Put on a suit, if only in your mind A long time ago, when Simple were first
appearing, there was a team photo, and they were in the standard hacker
clothing: t-shirts, hoodies, jeans. Not one of them was wearing a suit, and I
found that strange and somewhat disconcerting. I want my bank to wear suits. I
want them to be diligent, conservative and fearful of screwing up with my
money; the loss of such fear being arguably the thing that has changed about
consumer banking in the last decade.

Simple give off the impression of a company that is very much a start-up,
moving fast and breaking things, and that's not what I, or I suspect, many
people, want from their bank. I want you to move slow and keep things working
right. Put the suit on in your mind, if not your body.

[1] <http://twitter.com/nerded/status/237984492323753984> [2]
<https://www.simple.com/faq/#usingsimple*>

------
itsmequinn
Eh, don't bank with them yet if that's what you think. This industry needs
pioneers and anything with the scale and complexity of a bank is going to have
some bugs no matter how much testing is done in a private beta.

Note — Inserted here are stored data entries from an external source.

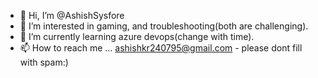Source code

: - 👋 Hi, I’m @AshishSysfore
- 👀 I’m interested in gaming, and troubleshooting(both are challenging).
- 🌱 I’m currently learning azure devops(change with time).
- 📫 How to reach me ... ashishkr240795@gmail.com - please dont fill with spam:)
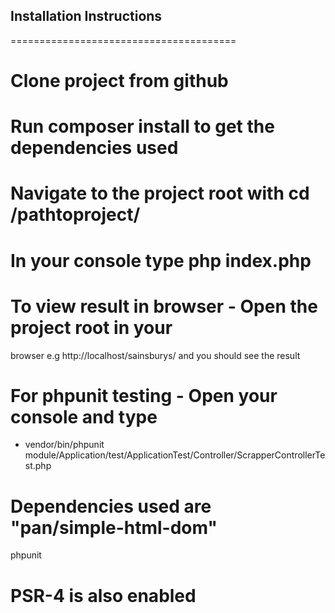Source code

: ## Installation Instructions
=======================================

# Clone project from github
# Run composer install to get the dependencies used
# Navigate to the project root with cd /pathtoproject/
# In your console type php index.php
# To view result in browser - Open the project root in your
  browser e.g http://localhost/sainsburys/ and you should see the result
# For phpunit testing - Open your console and type 
 - vendor/bin/phpunit module/Application/test/ApplicationTest/Controller/ScrapperControllerTest.php

# Dependencies used are "pan/simple-html-dom"
   phpunit
# PSR-4 is also enabled
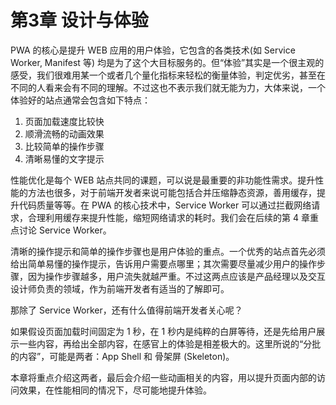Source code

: # 第3章 设计与体验

PWA 的核心是提升 WEB 应用的用户体验，它包含的各类技术(如 Service Worker, Manifest 等) 均是为了这个大目标服务的。但“体验”其实是一个很主观的感受，我们很难用某一个或者几个量化指标来轻松的衡量体验，判定优劣，甚至在不同的人看来会有不同的理解。不过这也不表示我们就无能为力，大体来说，一个体验好的站点通常会包含如下特点：

1. 页面加载速度比较快
2. 顺滑流畅的动画效果
3. 比较简单的操作步骤
4. 清晰易懂的文字提示

性能优化是每个 WEB 站点共同的课题，可以说是最重要的非功能性需求。提升性能的方法也很多，对于前端开发者来说可能包括合并压缩静态资源，善用缓存，提升代码质量等等。在 PWA 的核心技术中，Service Worker 可以通过拦截网络请求，合理利用缓存来提升性能，缩短网络请求的耗时。我们会在后续的第 4 章重点讨论 Service Worker。

清晰的操作提示和简单的操作步骤也是用户体验的重点。一个优秀的站点首先必须给出简单易懂的操作提示，告诉用户需要点哪里；其次需要尽量减少用户的操作步骤，因为操作步骤越多，用户流失就越严重。不过这两点应该是产品经理以及交互设计师负责的领域，作为前端开发者有适当的了解即可。

那除了 Service Worker，还有什么值得前端开发者关心呢？

如果假设页面加载时间固定为 1 秒，在 1 秒内是纯粹的白屏等待，还是先给用户展示一些内容，再给出全部内容，在感官上的体验是相差极大的。这里所说的“分批的内容”，可能是两者：App Shell 和 骨架屏 (Skeleton)。

本章将重点介绍这两者，最后会介绍一些动画相关的内容，用以提升页面内部的访问效果，在性能相同的情况下，尽可能地提升体验。


 <!-- 设计与体验（重理念轻实战）(王轶盛)
 App Shell
 Skeleton
 动画 -->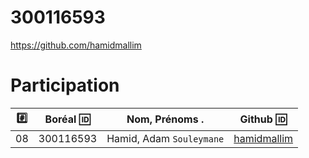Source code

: # 300116593 

https://github.com/hamidmallim

# Participation

|:hash:| Boréal :id:| Nom, Prénoms .                     |  Github :id:                                          |
|------|------------|------------------------------------|-------------------------------------------------------|
|   08 |  300116593 | Hamid, Adam `Souleymane`           | [hamidmallim](https://github.com/hamidmallim)         |
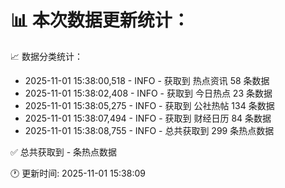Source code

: 📊 本次数据更新统计：
==========================

📈 数据分类统计：
- 2025-11-01 15:38:00,518 - INFO - 获取到 热点资讯 58 条数据
- 2025-11-01 15:38:02,408 - INFO - 获取到 今日热点 23 条数据
- 2025-11-01 15:38:05,275 - INFO - 获取到 公社热帖 134 条数据
- 2025-11-01 15:38:07,494 - INFO - 获取到 财经日历 84 条数据
- 2025-11-01 15:38:08,755 - INFO - 总共获取到 299 条热点数据

✅ 总共获取到 - 条热点数据

🕐 更新时间: 2025-11-01 15:38:09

Yeah, it's scary to think that your money is being managed by beta software,
but it was also scary for Chuck Yeager to break the sound barrier.

------
shanecleveland
It is disappointing they are not launching with everything they have promised
so far. As itsmequinn suggests, I am not banking with them yet, but have
established my account. I think their early motto was to "not suck," or
something like that. Right now, they kind of suck. I would be horrified if I'd
decided to put all of my money there now, especially when my current bank
(State Farm Bank) does pretty much everything Simple has promised, and they do
it pretty well. Simple is just a prettier interface with a few nice technology
elements. As the author says, there is a certain level of expectation for
professionalism from a bank. I want a hacker feel and certain edge to the
website and technology, but I don't want a hacker managing my money or a lack
of certain fundamental banking tools (like withdrawing/transfering all of MY
money at one time).

------
gooddelta
I've known the Simple folk for a long time. The complexity and inherent safety
designed into their product makes every other bank look like a joke. They
still have to rely on banking partners to store the money, but they've gone to
great pains to make sure that things work in a consistent and fail-safe way,
if not with 100% availability during their beta. The other thing to note is
that, although it's perceived as a bank, it isn't one; it's a front-end. They
realized that everything a bank is defined by when you remove the vault comes
down to customer interaction. I'm willing to accept when things break
(especially during a beta) in exchange for some making some headway in my
banking experience. Without avoiding the pun: it's a very simple proposition.